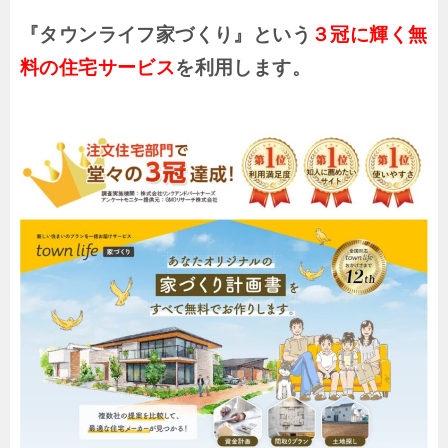
『タウンライフ家づくり』という
３冠に輝く無
料の住宅サービス
を利用します。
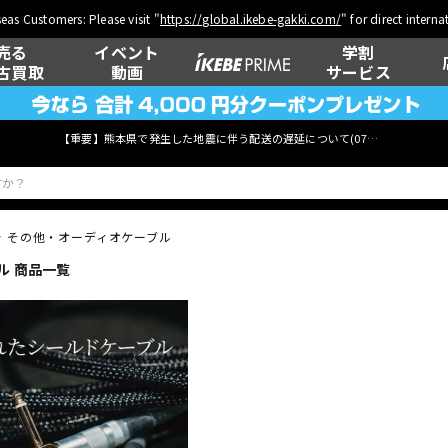
eas Customers: Please visit "
https://global.ikebe-gakki.com/
" for direct intern
売る
イベント
学割
古買取
動画
サービス
【重要】熊本県で発生した地震に伴う配送の遅延について(
07月29日
更新)
その他・オーディオケーブル
ル 商品一覧
ベース
ウクレレ
管楽器
その他楽器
· · · · ·
* _WHAT IS REQUIRED_
Give the entries again without a single change, but with no pictures.

* _WORKED SOLUTION_
『タウンライフ家づくり』という
３冠に輝く無
料の住宅サービス
を利用します。
eas Customers: Please visit "
https://global.ikebe-gakki.com/
" for direct intern
売る
イベント
学割
古買取
動画
サービス
【重要】熊本県で発生した地震に伴う配送の遅延について(
07月29日
更新)
その他・オーディオケーブル
ル 商品一覧
ベース
ウクレレ
管楽器
その他楽器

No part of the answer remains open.